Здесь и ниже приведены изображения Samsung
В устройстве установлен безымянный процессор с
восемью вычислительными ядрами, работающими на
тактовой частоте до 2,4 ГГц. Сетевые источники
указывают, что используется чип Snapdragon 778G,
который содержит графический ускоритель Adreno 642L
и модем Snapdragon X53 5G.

Instructions for the task: Print the lines of the entries above verbatim, keeping every character and line break unchanged.

Answer to the problem:
Здесь и ниже приведены изображения Samsung
В устройстве установлен безымянный процессор с
восемью вычислительными ядрами, работающими на
тактовой частоте до 2,4 ГГц. Сетевые источники
указывают, что используется чип Snapdragon 778G,
который содержит графический ускоритель Adreno 642L
и модем Snapdragon X53 5G.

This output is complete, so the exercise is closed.